|Court:||United States District Court for the District of Rhode Island|
|Case Leaders:||John Rizio-Hamilton, Adam Hollander|
|Case Team:||Lauren M. Cruz, Matthew Traylor|
Securities fraud class action filed on behalf of a class of all Aetna, Inc. shareholders who acquired shares of CVS Health Corporation (“CVS” or the “Company”) (NYSE:CVS) in connection with CVS’s acquisition of Aetna on November 28, 2018.
The action alleges violations of the Securities Act of 1933 by CVS and certain of CVS’s and Aetna’s officers and directors (the “Defendants”).
Background on the alleged fraud:
CVS provides retail pharmacy and pharmacy benefit manager services nationwide. On May 20, 2015, CVS Pharmacy, Inc., a wholly owned subsidiary of CVS, entered into a merger agreement to acquire Omnicare, Inc., a provider of pharmaceuticals and related pharmacy services to long-term care (“LTC”) facilities (e.g., assisted living, skilled nursing, and senior centers) and a provider of specialty pharmacy and commercialization services for the bio-pharmaceutical industry.
In connection with CVS’s subsequent acquisition of Aetna (the “Acquisition”), Defendants filed with the SEC a Registration Statement on Form S-4, which was declared effective on February 9, 2018, and a joint proxy statement/prospectus on Form 424B3 (collectively the “Offering Documents”). The complaint alleges that the Offering Documents contained materially false and/or misleading statements about CVS’s compliance with Generally Accepted Accounting Principles (“GAAP”). In particular, CVS falsely represented in the Offering Documents that it had properly accounted for a $6+ billion goodwill asset, or the company’s anticipated value of the LTC unit above its strict on-the-book value due to certain expected integration synergies, largely associated with CVS’s 2015 acquisition of LTC pharmacies of Omnicare.

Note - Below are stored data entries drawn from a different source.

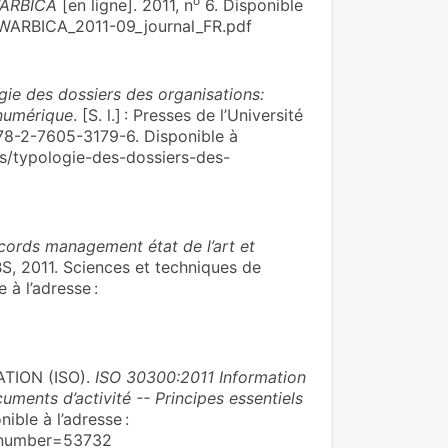
o
ARBICA
[en ligne]. 2011, n
6. Disponible
les/WARBICA_2011-09_journal_FR.pdf
gie des dossiers des organisations:
 numérique
. [S. l.] : Presses de l’Université
978-2-7605-3179-6. Disponible à
ns/typologie-des-dossiers-des-
cords management état de l’art et
DBS, 2011. Sciences et techniques de
à l’adresse :
TION (ISO).
ISO 30300:2011 Information
ments d’activité -- Principes essentiels
onible à l’adresse :
csnumber=53732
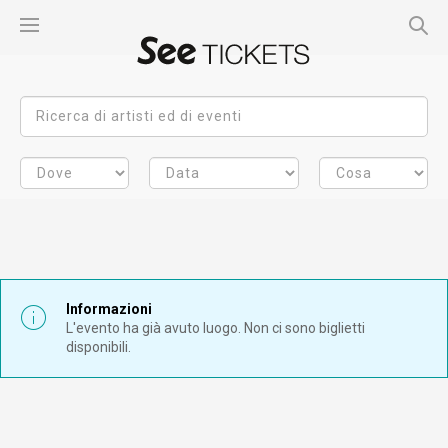
Informazioni
L'evento ha già avuto luogo. Non ci sono biglietti
disponibili.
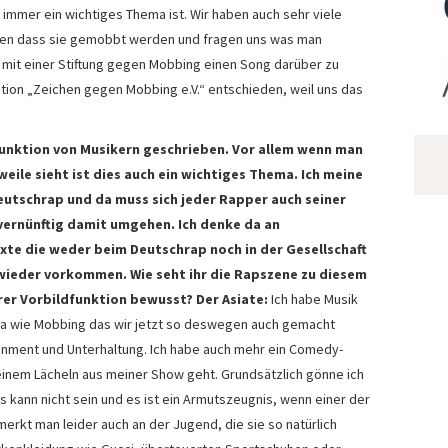
mmer ein wichtiges Thema ist. Wir haben auch sehr viele
iben dass sie gemobbt werden und fragen uns was man
 mit einer Stiftung gegen Mobbing einen Song darüber zu
tion „Zeichen gegen Mobbing e.V.“ entschieden, weil uns das
dfunktion von Musikern geschrieben. Vor allem wenn man
eile sieht ist dies auch ein wichtiges Thema. Ich meine
Deutschrap und da muss sich jeder Rapper auch seiner
vernünftig damit umgehen. Ich denke da an
xte die weder beim Deutschrap noch in der Gesellschaft
wieder vorkommen. Wie seht ihr die Rapszene zu diesem
hrer Vorbildfunktion bewusst? Der Asiate:
Ich habe Musik
ma wie Mobbing das wir jetzt so deswegen auch gemacht
ainment und Unterhaltung. Ich habe auch mehr ein Comedy-
 einem Lächeln aus meiner Show geht. Grundsätzlich gönne ich
 kann nicht sein und es ist ein Armutszeugnis, wenn einer der
rkt man leider auch an der Jugend, die sie so natürlich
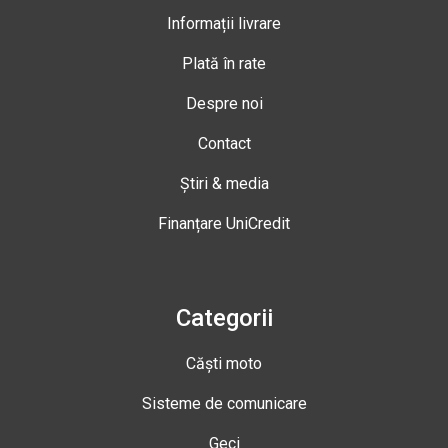
Informații livrare
Plată în rate
Despre noi
Contact
Știri & media
Finanțare UniCredit
Categorii
Căști moto
Sisteme de comunicare
Geci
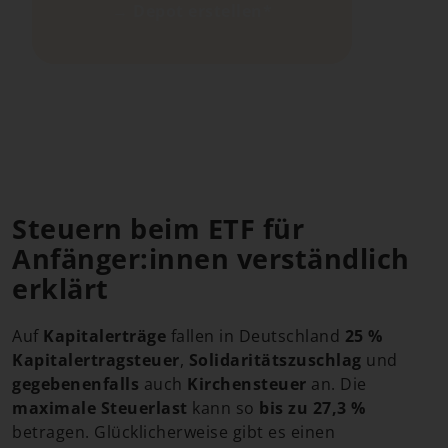
→ Depot erstellen*
Steuern beim ETF für
Anfänger:innen verständlich
erklärt
Auf
Kapitalerträge
fallen in Deutschland
25 %
Kapitalertragsteuer
,
Solidaritätszuschlag
und
gegebenenfalls
auch
Kirchensteuer
an. Die
maximale Steuerlast
kann so
bis zu 27,3 %
betragen. Glücklicherweise gibt es einen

In March 2018, CVS raised $40 billion in debt securities to help fund the cash payment to Aetna shareholders, per the merger agreement. The remaining consideration due to Aetna shareholders would be paid in shares of CVS stock. On March 13, 2018, Aetna shareholders approved the Acquisition. The complaint alleges that Aetna shareholders approved the Acquisition unaware that CVS’s goodwill asset reporting was not GAAP-compliant, that the LTC goodwill was in fact materially impaired due to the issues stemming from the Omnicare acquisition, and that the price of CVS shares was materially inflated.
After the Aetna shareholders had approved the Acquisition, in August 2018, CVS disclosed it was “clearly disappointed with [the] performance in the Omnicare business” and that, since the third quarter of 2017, CVS had been “closely monitoring the performance of the [Omnicare] business for potential indicators of impairment.” As a result, CVS announced a goodwill impairment charge of $3.9 billion to be recognized in the second quarter of 2018.

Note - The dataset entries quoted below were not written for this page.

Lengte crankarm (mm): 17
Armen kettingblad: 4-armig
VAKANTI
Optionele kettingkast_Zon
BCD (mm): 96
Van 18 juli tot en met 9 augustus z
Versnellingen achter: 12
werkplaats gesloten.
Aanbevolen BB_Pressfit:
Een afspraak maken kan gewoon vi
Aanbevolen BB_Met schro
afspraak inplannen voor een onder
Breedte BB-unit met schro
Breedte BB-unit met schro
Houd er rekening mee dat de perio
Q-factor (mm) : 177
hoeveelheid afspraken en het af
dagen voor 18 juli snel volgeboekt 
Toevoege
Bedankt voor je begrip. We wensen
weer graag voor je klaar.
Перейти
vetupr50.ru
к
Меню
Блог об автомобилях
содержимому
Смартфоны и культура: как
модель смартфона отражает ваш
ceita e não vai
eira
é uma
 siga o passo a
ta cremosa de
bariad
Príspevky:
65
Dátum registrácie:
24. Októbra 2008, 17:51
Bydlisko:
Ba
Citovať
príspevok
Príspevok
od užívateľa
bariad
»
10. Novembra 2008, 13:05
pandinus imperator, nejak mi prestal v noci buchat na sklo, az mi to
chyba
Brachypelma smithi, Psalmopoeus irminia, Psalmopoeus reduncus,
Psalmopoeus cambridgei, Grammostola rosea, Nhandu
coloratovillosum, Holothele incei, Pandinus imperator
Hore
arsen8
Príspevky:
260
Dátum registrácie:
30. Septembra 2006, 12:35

On November 28, 2018, the defendants announced that the Acquisition was formally closed, with Aetna shareholders receiving CVS stock valued at $80 per share.
In late February 2019, CVS announced a second multi-billion-dollar impairment charge to its Omnicare-related goodwill, this time a $2.2 billion impairment to be recognized in the fourth quarter of 2018. CVS cited “operational challenges” as a basis for this second massive charge. On this news, the price of CVS shares fell to the mid-$50 range. Currently CVS stock is trading below $59 per share, representing a more than 27% decline from the approximately $80 per share the stock was trading at when exchanged for Aetna shares in the Acquisition.
Plaintiff seeks to recover damages on behalf of any former Aetna shareholders who acquired CVS shares in exchange for their Aetna shares in connection with the Acquisition (the “Class”).